In practice, teams at companies like Shopify and Bloomberg have used Git Submodules to manage shared code bases that demand exact reproducibility.
Architectural Blueprint: A Playbook for Using Git Submodules
To implement Git Submodules effectively, teams should follow clear conventions:
- Use submodules only for stable, shared libraries , not for volatile code.
- Require version bumping via commit hashes rather than pointing to main/trunk.
- Automate submodule updates via scripts or bots, but make them opt-in.
- Pin submodule commits in CI to ensure reproducibility.
- Document developer workflows , many devs find submodule UX confusing.
Example Setup
Imagine you have:
- A base component library:
shared-ui - A frontend app:
app-frontend
# Inside app-frontend repo
$ git submodule add https://github.com/my-org/shared-ui.git libs/shared-ui
# Later, update submodule
$ cd libs/shared-ui && git pull origin main
$ cd ../..
$ git add libs/shared-ui
$ git commit -m "Update shared-ui submodule to latest main"
You can also lock to tags or release branches to maintain stability.
High-level Architecture Diagram (described)
- Multiple frontend apps (A, B, C)
- Each contains a
libs/folder pointing to shared component libraries via submodules - Updates to shared libs are pull-based and manually reviewed
- CI workflows pin submodule commits for deterministic builds
This approach is especially powerful in mono-cloud setups where small teams own distinct repos but need strong code-sharing discipline.

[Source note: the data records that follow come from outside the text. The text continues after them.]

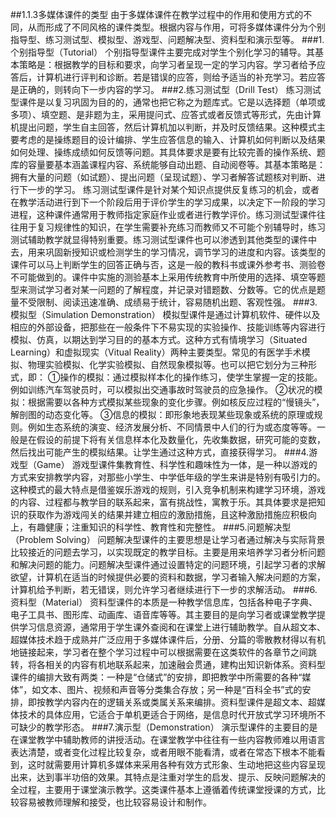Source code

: ##1.1.3多媒体课件的类型
由于多媒体课件在教学过程中的作用和使用方式的不同，从而形成了不同风格的课件类型。根据内容与作用，可将多媒体课件分为个别指导型、练习测试型、模拟型、游戏型、问题解决型、资料型和演示型等。
###1.个别指导型（Tutorial）
   个别指导型课件主要完成对学生个别化学习的辅导。其基本策略是：根据教学的目标和要求，向学习者呈现一定的学习内容。学习者给予应答后，计算机进行评判和诊断。若是错误的应答，则给予适当的补充学习。若应答是正确的，则转向下一步内容的学习。
###2.练习测试型（Drill Test）
练习测试型课件是以复习巩固为目的的，通常也把它称之为题库式。它是以选择题（单项或多项）、填空题、是非题为主，采用提问式、应答式或者反馈式等形式，先由计算机提出问题，学生自主回答，然后计算机加以判断，并及时反馈结果。这种模式主要考虑的是操练题目的设计编排、学生应答信息的输入、计算机如何判断以及结果如何处理、操练成绩如何反馈等问题。其具体要求是要有比较完善的操作系统、题库的容量要基本涵盖课程内容、系统能够自动出题、自动阅卷等。其基本策略是：拥有大量的问题（如试题）、提出问题（呈现试题）、学习者解答试题核对判断、进行下一步的学习。
 练习测试型课件是针对某个知识点提供反复练习的机会，或者在教学活动进行到下一个阶段后用于评价学生的学习成果，以决定下一阶段的学习进程，这种课件通常用于教师指定家庭作业或者进行教学评价。练习测试型课件往往用于复习规律性的知识，在学生需要补充练习而教师又不可能个别辅导时，练习测试辅助教学就显得特别重要。练习测试型课件也可以渗透到其他类型的课件中去，用来巩固新授知识或检测学生的学习情况，调节学习的进度和内容。该类型的课件可以马上判断学生的回答正确与否，这是一般的教科书或课外参考书、测验卷不可能做到的。课件中实施的测验基本上采用传统教育中所使用的选择、填空等题型来测试学习者对某一问题的了解程度，并记录对错题数、分数等。它的优点是题量不受限制、阅读迅速准确、成绩易于统计，容易随机出题、客观性强。
###3.模拟型（Simulation Demonstration）
模拟型课件是通过计算机软件、硬件以及相应的外部设备，把那些在一般条件下不易实现的实验操作、技能训练等内容进行模拟、仿真，以期达到学习目的的基本方式。这种方式有情境学习（Situated Learning）和虚拟现实（Vitual Reality）两种主要类型。常见的有医学手术模拟、物理实验模拟、化学实验模拟、自然现象模拟等。也可以把它划分为三种形式，即：
①操作的模拟：通过模拟样本化的操作练习，使学生掌握一定的技能。例如训练汽车驾驶员时，可以模拟出交通事故时驾驶员的应急操作。
②状况的模拟：根据需要以各种方式模拟某些现象的变化步骤。例如核反应过程的“慢镜头”，解剖图的动态变化等。
③信息的模拟：即形象地表现某些现象或系统的原理或规则。例如生态系统的演变、经济发展分析、不同情景中人们的行为或态度等等。一般是在假设的前提下将有关信息样本化及数量化，先收集数据，研究可能的变数，然后找出可能产生的模拟结果。让学生通过这种方式，直接获得学习。
###4.游戏型（Game）
游戏型课件集教育性、科学性和趣味性为一体，是一种以游戏的方式来安排教学内容，对那些小学生、中学低年级的学生来讲是特别有吸引力的。这种模式的最大特点是借鉴娱乐游戏的规则，引入竞争机制来构建学习环境，游戏的内容、过程都与教学目的联系起来，富有挑战性，寓教于乐。其具体要求是把知识的获取作为游戏闯关的结果并建立相应的激励措施，且这种激励措施应积极向上，有趣健康；注重知识的科学性、教育性和完整性。
###5.问题解决型（Problem Solving）
问题解决型课件的主要思想是让学习者通过解决与实际背景比较接近的问题去学习，以实现既定的教学目标。主要是用来培养学习者分析问题和解决问题的能力。问题解决型课件通过设置特定的问题环境，引起学习者的求解欲望，计算机在适当的时候提供必要的资料和数据，学习者输入解决问题的方案，计算机给予判断，若无错误，则允许学习者继续进行下一步的求解活动。
###6.资料型（Material）
资料型课件的本质是一种教学信息库，包括各种电子字典、电子工具书、图形库、动画库、语音库等等。其主要目的是向学习者或课堂教学提供学习信息资源，通常用于学生课外查阅和在课堂上进行辅助教学。自从超文本、超媒体技术趋于成熟并广泛应用于多媒体课件后，分册、分篇的零散教材得以有机地链接起来，学习者在整个学习过程中可以根据需要在这类软件的各章节之间跳转，将各相关的内容有机地联系起来，加速融会贯通，建构出知识新体系。资料型课件的编排大致有两类：一种是“仓储式”的安排，即把教学中所需要的各种“媒体”，如文本、图片、视频和声音等分类集合存放；另一种是“百科全书”式的安排，即按教学内容内在的逻辑关系或类属关系来编排。资料型课件是超文本、超媒体技术的具体应用，它适合于单机更适合于网络，是信息时代开放式学习环境所不可缺少的教学形态。
###7.演示型（Demonstration）
演示型课件的主要目的是在课堂教学中辅助教师的讲授活动。在课堂教学中往往有一些内容教师难以用语言表达清楚，或者变化过程比较复杂，或者用眼不能看清，或者在常态下根本不能看到，这时就需要用计算机多媒体来采用各种有效方式形象、生动地把这些内容呈现出来，达到事半功倍的效果。其特点是注重对学生的启发、提示、反映问题解决的全过程，主要用于课堂演示教学。这类课件基本上遵循着传统课堂授课的方式，比较容易被教师理解和接受，也比较容易设计和制作。
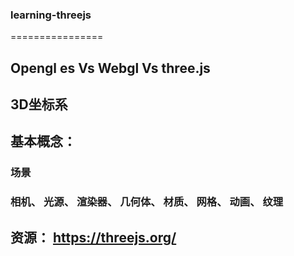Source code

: ### learning-threejs
================


##  Opengl es Vs Webgl Vs three.js

## 3D坐标系

## 基本概念： 
### 场景
### 相机、 光源、 渲染器、 几何体、 材质、 网格、 动画、 纹理

## 资源： https://threejs.org/

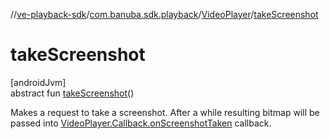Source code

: //[ve-playback-sdk](../../../index.md)/[com.banuba.sdk.playback](../index.md)/[VideoPlayer](index.md)/[takeScreenshot](take-screenshot.md)

# takeScreenshot

[androidJvm]\
abstract fun [takeScreenshot](take-screenshot.md)()

Makes a request to take a screenshot. After a while resulting bitmap will be passed into [VideoPlayer.Callback.onScreenshotTaken](-callback/on-screenshot-taken.md) callback.
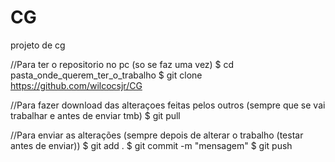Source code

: # CG
projeto de cg

//Para ter o repositorio no pc (so se faz uma vez)
$ cd pasta_onde_querem_ter_o_trabalho
$ git clone https://github.com/wilcocsjr/CG

//Para fazer download das alteraçoes feitas pelos outros (sempre que se vai trabalhar e antes de enviar tmb)
$ git pull

//Para enviar as alterações (sempre depois de alterar o trabalho (testar antes de enviar))
$ git add .
$ git commit -m "mensagem"
$ git push
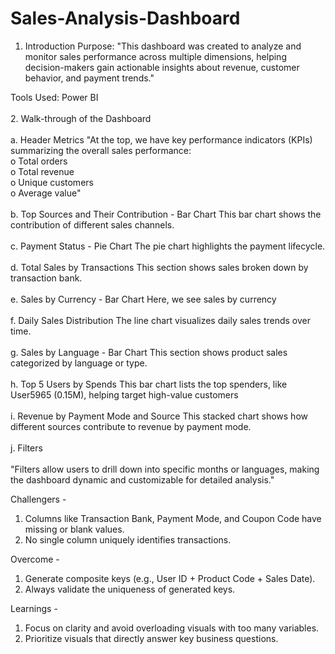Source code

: # Sales-Analysis-Dashboard

1. Introduction
Purpose: "This dashboard was created to analyze and monitor sales performance across multiple dimensions, helping decision-makers gain actionable insights about revenue, customer behavior, and payment trends."

Tools Used: Power BI
<br>
<br>
2. Walk-through of the Dashboard
<br>
<br>
a. Header Metrics
"At the top, we have key performance indicators (KPIs) summarizing the overall sales performance:
<br>
o Total orders
<br>
o Total revenue
<br>
o Unique customers
<br>
o Average value"
<br>
<br>
b. Top Sources and Their Contribution - Bar Chart
This bar chart shows the contribution of different sales channels.
<br>
<br>
c. Payment Status - Pie Chart
The pie chart highlights the payment lifecycle.
<br>
<br>
d. Total Sales by Transactions 
This section shows sales broken down by transaction bank.
<br>
<br>
e. Sales by Currency - Bar Chart
Here, we see sales by currency
<br>
<br>
f. Daily Sales Distribution
The line chart visualizes daily sales trends over time.
<br>
<br>
g. Sales by Language - Bar Chart
This section shows product sales categorized by language or type.
<br>
<br>
h. Top 5 Users by Spends
This bar chart lists the top spenders, like User5965 (0.15M), helping target high-value customers
<br>
<br>
i. Revenue by Payment Mode and Source
This stacked chart shows how different sources contribute to revenue by payment mode.
<br>
<br>
j. Filters
<br>
<br>
"Filters allow users to drill down into specific months or languages, making the dashboard dynamic and customizable for detailed analysis."

Challengers - <br>
1. Columns like Transaction Bank, Payment Mode, and Coupon Code have missing or blank values. <br>
2. No single column uniquely identifies transactions.


Overcome - <br>
1. Generate composite keys (e.g., User ID + Product Code + Sales Date). <br>
2. Always validate the uniqueness of generated keys.


Learnings - 
1. Focus on clarity and avoid overloading visuals with too many variables.
2. Prioritize visuals that directly answer key business questions.
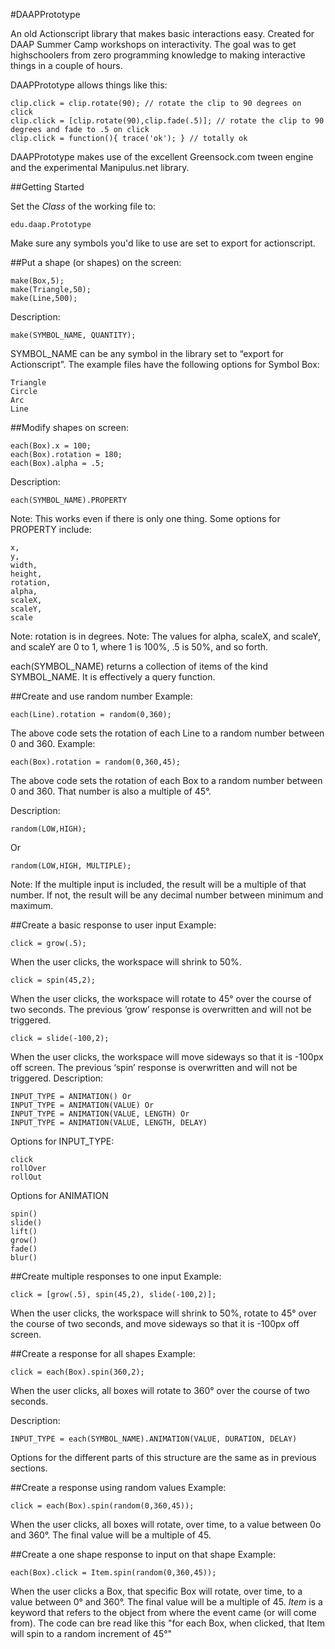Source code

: #DAAPPrototype

An old Actionscript library that makes basic interactions easy. 
Created for DAAP Summer Camp workshops on interactivity. The goal was to get highschoolers from zero programming knowledge to making interactive things in a couple of hours.

DAAPPrototype allows things like this: 

	clip.click = clip.rotate(90); // rotate the clip to 90 degrees on click
	clip.click = [clip.rotate(90),clip.fade(.5)]; // rotate the clip to 90 degrees and fade to .5 on click
	clip.click = function(){ trace('ok'); } // totally ok


DAAPPrototype makes use of the excellent Greensock.com tween engine and the experimental Manipulus.net library. 

	
##Getting Started

Set the *Class* of the working file to: 

	edu.daap.Prototype
	
Make sure any symbols you'd like to use are set to export for actionscript.

##Put a shape (or shapes) on the screen:

	make(Box,5);
	make(Triangle,50);
	make(Line,500);
	
Description:

	make(SYMBOL_NAME, QUANTITY);

SYMBOL_NAME can be any symbol in the library set to “export for Actionscript”.
The example files have the following options for Symbol Box:

	Triangle
	Circle
	Arc
	Line
	
##Modify shapes on screen:

	each(Box).x = 100;
	each(Box).rotation = 180;
	each(Box).alpha = .5;

Description:

	each(SYMBOL_NAME).PROPERTY

Note: This works even if there is only one thing. Some options for PROPERTY include:

	x,
	y,
	width,
	height,
	rotation,
	alpha,
	scaleX,
	scaleY,
	scale
	
Note: rotation is in degrees.
Note: The values for alpha, scaleX, and scaleY, and scaleY are 0 to 1, where 1 is 100%, .5 is 50%, and so forth.

each(SYMBOL_NAME) returns a collection of items of the kind SYMBOL_NAME. It is effectively a query function.

##Create and use random number
Example:

	each(Line).rotation = random(0,360);

The above code sets the rotation of each Line to a random number between 0 and 360.
Example:

	each(Box).rotation = random(0,360,45);

The above code sets the rotation of each Box to a random number between 0 and 360.
That number is also a multiple of 45°.



Description:

	random(LOW,HIGH);
 
 Or
 
	random(LOW,HIGH, MULTIPLE);
	
Note: If the multiple input is included, the result will be a multiple of that number. If not, the result will be any decimal number between minimum and maximum.
 
##Create a basic response to user input
Example:

	click = grow(.5);
	
When the user clicks, the workspace will shrink to 50%.

	click = spin(45,2);
	
When the user clicks, the workspace will rotate to 45° over the course of two seconds.
The previous ‘grow’ response is overwritten and will not be triggered.

	click = slide(-100,2);
	
When the user clicks, the workspace will move sideways so that it is -100px off screen.
The previous ‘spin’ response is overwritten and will not be triggered.
Description:

	INPUT_TYPE = ANIMATION() Or
	INPUT_TYPE = ANIMATION(VALUE) Or
	INPUT_TYPE = ANIMATION(VALUE, LENGTH) Or
	INPUT_TYPE = ANIMATION(VALUE, LENGTH, DELAY) 

Options for INPUT_TYPE:

	click
	rollOver
	rollOut
             
Options for ANIMATION
             
	spin()
	slide()
	lift()
	grow()
	fade()
	blur()
             
##Create multiple responses to one input
Example:
	
	click = [grow(.5), spin(45,2), slide(-100,2)];
	
When the user clicks, the workspace will shrink to 50%, rotate to 45° over the course of two seconds, and move sideways so that it is -100px off screen.

##Create a response for all shapes
Example:

	click = each(Box).spin(360,2);
	
When the user clicks, all boxes will rotate to 360° over the course of two seconds.

Description:

	INPUT_TYPE = each(SYMBOL_NAME).ANIMATION(VALUE, DURATION, DELAY) 
	
Options for the different parts of this structure are the same as in previous sections.

##Create a response using random values
Example:

	click = each(Box).spin(random(0,360,45));
	
When the user clicks, all boxes will rotate, over time, to a value between 0o and 360°. The
final value will be a multiple of 45.

##Create a one shape response to input on that shape
Example:

	each(Box).click = Item.spin(random(0,360,45));

When the user clicks a Box, that specific Box will rotate, over time, to a value between 0° and 360°. The final value will be a multiple of 45. *Item* is a keyword that refers to the object from where the event came (or will come from). The code can bre read like this "for each Box, when clicked, that Item will spin to a random increment of 45°"

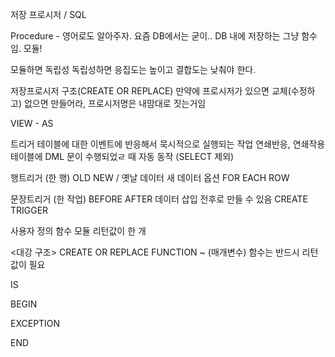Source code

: 저장 프로시저 / SQL 


Procedure - 영어로도 알아주자.
요즘 DB에서는 굳이..
DB 내에 저장하는 그냥 함수임. 모듈!

모듈하면 독립성 독립성하면 응집도는 높이고 결합도는 낮춰야 한다.

저장프로시저 구조(CREATE OR REPLACE) 만약에 프로시저가 있으면 교체(수정하고)
없으면 만들어라, 프로시저명은 내맘대로 짓는거임

VIEW - AS 

트리거 
테이블에 대한 이벤트에 반응해서 묵시적으로 실행되는 작업
연쇄반응, 연쇄작용
테이블에 DML 문이 수행되었ㄹ 때 자동 동작 (SELECT 제외)

행트리거 (한 행)
OLD NEW / 옛날 데이터 새 데이터
옵션 FOR EACH ROW 

문장트리거 (한 작업)
BEFORE 
AFTER
데이터 삽입 전후로 만들 수 있음
CREATE TRIGGER 

사용자 정의 함수 
모듈
리턴값이 한 개

<대강 구조>
CREATE OR REPLACE FUNCTION ~ 
(매개변수)
함수는 반드시 리턴값이 필요

IS 

BEGIN 

EXCEPTION

END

Conclusion: Submodules, Not Silver Bullets
Git Submodules are not the shiny new thing.
They have rough edges. The UX is not beginner-friendly. Merge conflicts can get messy.
But in the right context , shared libraries with low churn and high consumption , they reduce complexity, increase traceability, and streamline developer operations.
Instead of pushing shared code into a monorepo or struggling with npm versioning games, submodules offer a middle path.
Reflect on this:
- What tools are you using to manage shared code today?
- Are the trade-offs worth the cost in time and flexibility?
- Could submodules offer a low-friction alternative in some parts of your system?